O cemitério tinha sido construído há cento e tal anos, no tempo do senhor Dom Luís de boa memória, e localizava-se no início da lezíria, que fora outrora o grande celeiro da vila ribatejana.
− À noite, só de pensar nos fogos fátuos, nas corujas, nas bruxas, nas almas penadas, nos lobisomens... ficava com os cabelos em pé!
− Eu, também, confesso, nessas coisas era um medricas… Mas, lembras-te, Belmiro ?!... As nossas patifarias, tais como caçar lagartos no muro do cemitério...
− Espera, não eram lagartos, eram sardões! Eram verdes, podiam medir um ou dois palmos.
O Belmiro lembrava-se que o bando de garotos de escola enfiava um laço à volta do pescoço do bicho, e com um cordão comprido passeavam-no pelas ruas e vielas da terra, metendo medo aos mais fracos, as crianças mais pequenas, as raparigas, as mulheres e os velhotes…
E aqui o Belmiro reconstituiu a cena do grupo de “peles vermelhas”, ululantes, montados nos seus cavalos de cabo de vassoura, comandados pelo grande chefe “Língua de Víbora”, um primo mais velho do António, que há de, logo a seguir, em meados dos anos 50, emigrar com a família para as Américas...
O “Língua de Víbora”!... O Tony nunca conhecera, no seu tempo de escola, miúdo mais endiabrado, mais mal educado, mais traquinas, se não mesmo mau e perverso, como o seu primo em terceiro grau.
− Mas, sabes, eu tenho saudades dele e do nosso bando de "índios" – atalhou o Belmiro. – Dele e toda essa malta, rapazes e raparigas que fizeram parte da nossa infância e que, já em plenos anos 50, começaram ir-se embora, uma parte deles para o Brasil, aos EUA, o Canadá!...
− Cá tens, o exemplo de um mau líder de grupo que faz maus rapazes.
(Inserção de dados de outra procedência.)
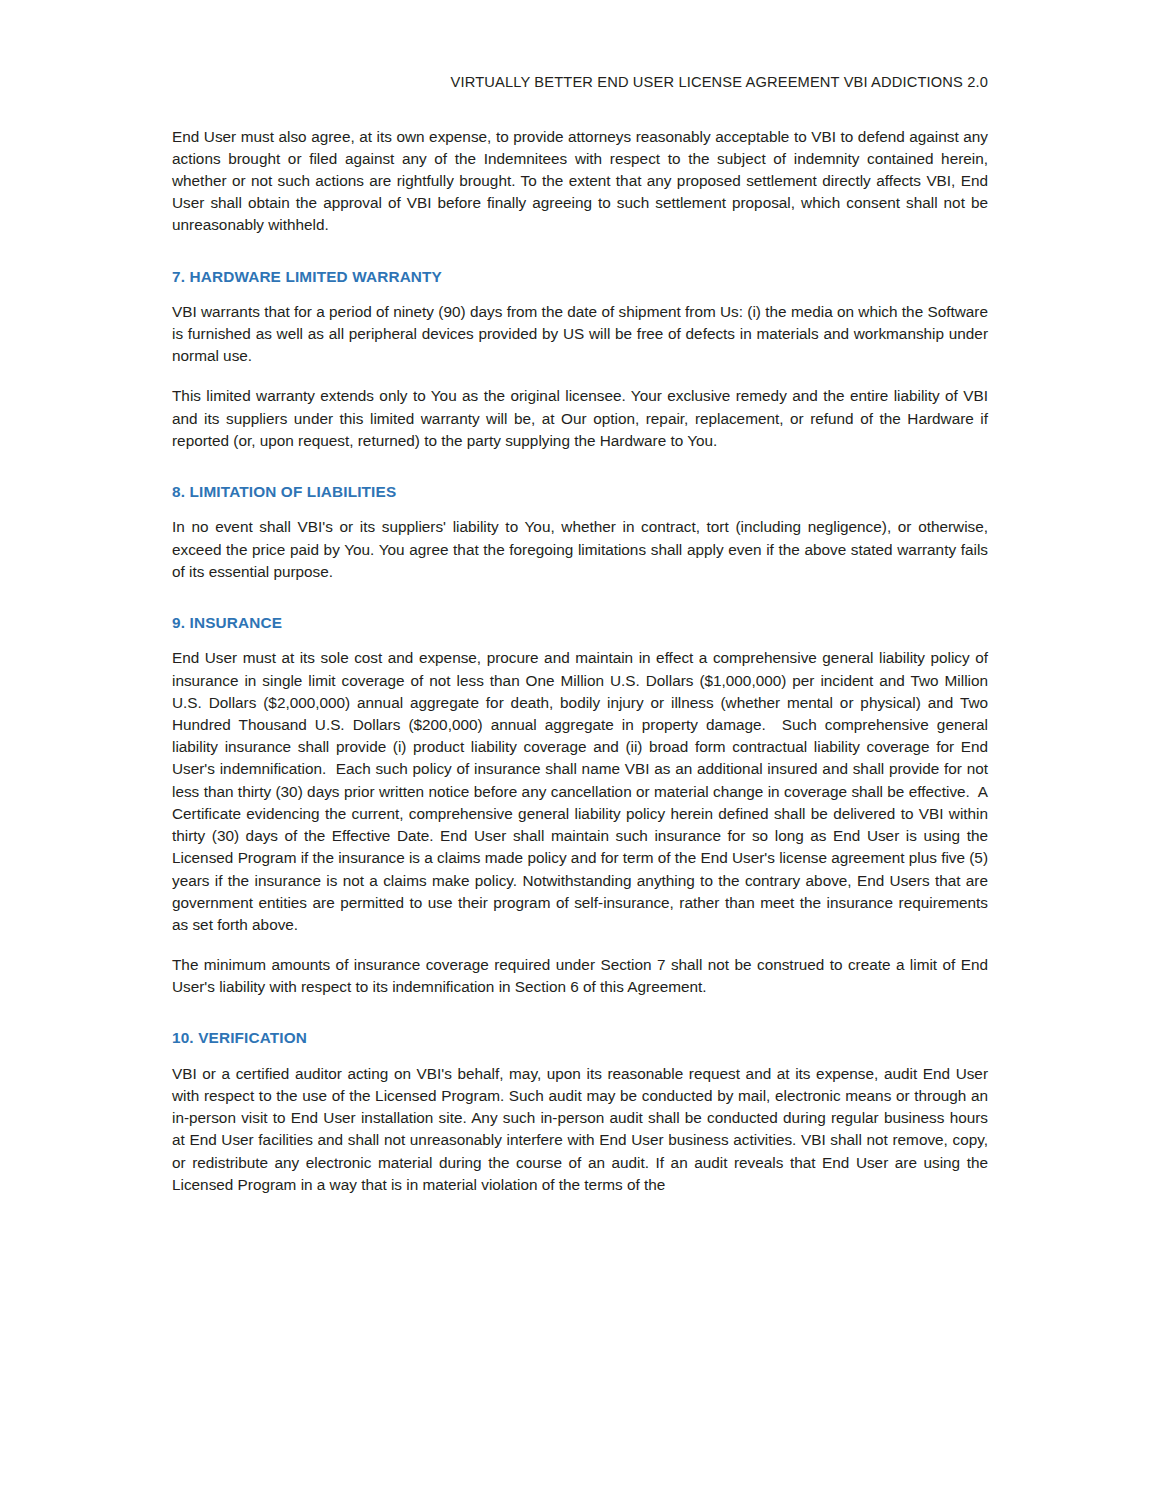VIRTUALLY BETTER END USER LICENSE AGREEMENT VBI ADDICTIONS 2.0
End User must also agree, at its own expense, to provide attorneys reasonably acceptable to VBI to defend against any actions brought or filed against any of the Indemnitees with respect to the subject of indemnity contained herein, whether or not such actions are rightfully brought. To the extent that any proposed settlement directly affects VBI, End User shall obtain the approval of VBI before finally agreeing to such settlement proposal, which consent shall not be unreasonably withheld.
7. HARDWARE LIMITED WARRANTY
VBI warrants that for a period of ninety (90) days from the date of shipment from Us: (i) the media on which the Software is furnished as well as all peripheral devices provided by US will be free of defects in materials and workmanship under normal use.
This limited warranty extends only to You as the original licensee. Your exclusive remedy and the entire liability of VBI and its suppliers under this limited warranty will be, at Our option, repair, replacement, or refund of the Hardware if reported (or, upon request, returned) to the party supplying the Hardware to You.
8. LIMITATION OF LIABILITIES
In no event shall VBI's or its suppliers' liability to You, whether in contract, tort (including negligence), or otherwise, exceed the price paid by You. You agree that the foregoing limitations shall apply even if the above stated warranty fails of its essential purpose.
9. INSURANCE
End User must at its sole cost and expense, procure and maintain in effect a comprehensive general liability policy of insurance in single limit coverage of not less than One Million U.S. Dollars ($1,000,000) per incident and Two Million U.S. Dollars ($2,000,000) annual aggregate for death, bodily injury or illness (whether mental or physical) and Two Hundred Thousand U.S. Dollars ($200,000) annual aggregate in property damage. Such comprehensive general liability insurance shall provide (i) product liability coverage and (ii) broad form contractual liability coverage for End User's indemnification. Each such policy of insurance shall name VBI as an additional insured and shall provide for not less than thirty (30) days prior written notice before any cancellation or material change in coverage shall be effective. A Certificate evidencing the current, comprehensive general liability policy herein defined shall be delivered to VBI within thirty (30) days of the Effective Date. End User shall maintain such insurance for so long as End User is using the Licensed Program if the insurance is a claims made policy and for term of the End User's license agreement plus five (5) years if the insurance is not a claims make policy. Notwithstanding anything to the contrary above, End Users that are government entities are permitted to use their program of self-insurance, rather than meet the insurance requirements as set forth above.
The minimum amounts of insurance coverage required under Section 7 shall not be construed to create a limit of End User's liability with respect to its indemnification in Section 6 of this Agreement.
10. VERIFICATION
VBI or a certified auditor acting on VBI's behalf, may, upon its reasonable request and at its expense, audit End User with respect to the use of the Licensed Program. Such audit may be conducted by mail, electronic means or through an in-person visit to End User installation site. Any such in-person audit shall be conducted during regular business hours at End User facilities and shall not unreasonably interfere with End User business activities. VBI shall not remove, copy, or redistribute any electronic material during the course of an audit. If an audit reveals that End User are using the Licensed Program in a way that is in material violation of the terms of the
O "Língua de Víbora", há séculos que não sei dele, espero que não se tenha perdido no Novo Mundo… Oxalá ainda esteja vivo!... Não lhe posso desejar mal, para mais meu parente.
− Ficas a saber, Tony, que eu nunca tive a coragem de confessar, na Quaresma, ao padre frei Batista esse grave pecado, o de atirar pedras aos vitrais da igreja. Para mim, puto, era um pecadilho, daqueles que não dava condenação ao inferno, apenas um simples castigo no purgatório.
− Que raio de memórias, fomos buscar!... Mas, voltando ao que aqui nos traz hoje, o doloroso dever de homenagear o nosso já saudoso amigo Zé…
− Já se foi, António, já aqui está na terra da verdade… Horrível, um tumor cerebral, fulminante, que em poucos meses o levou…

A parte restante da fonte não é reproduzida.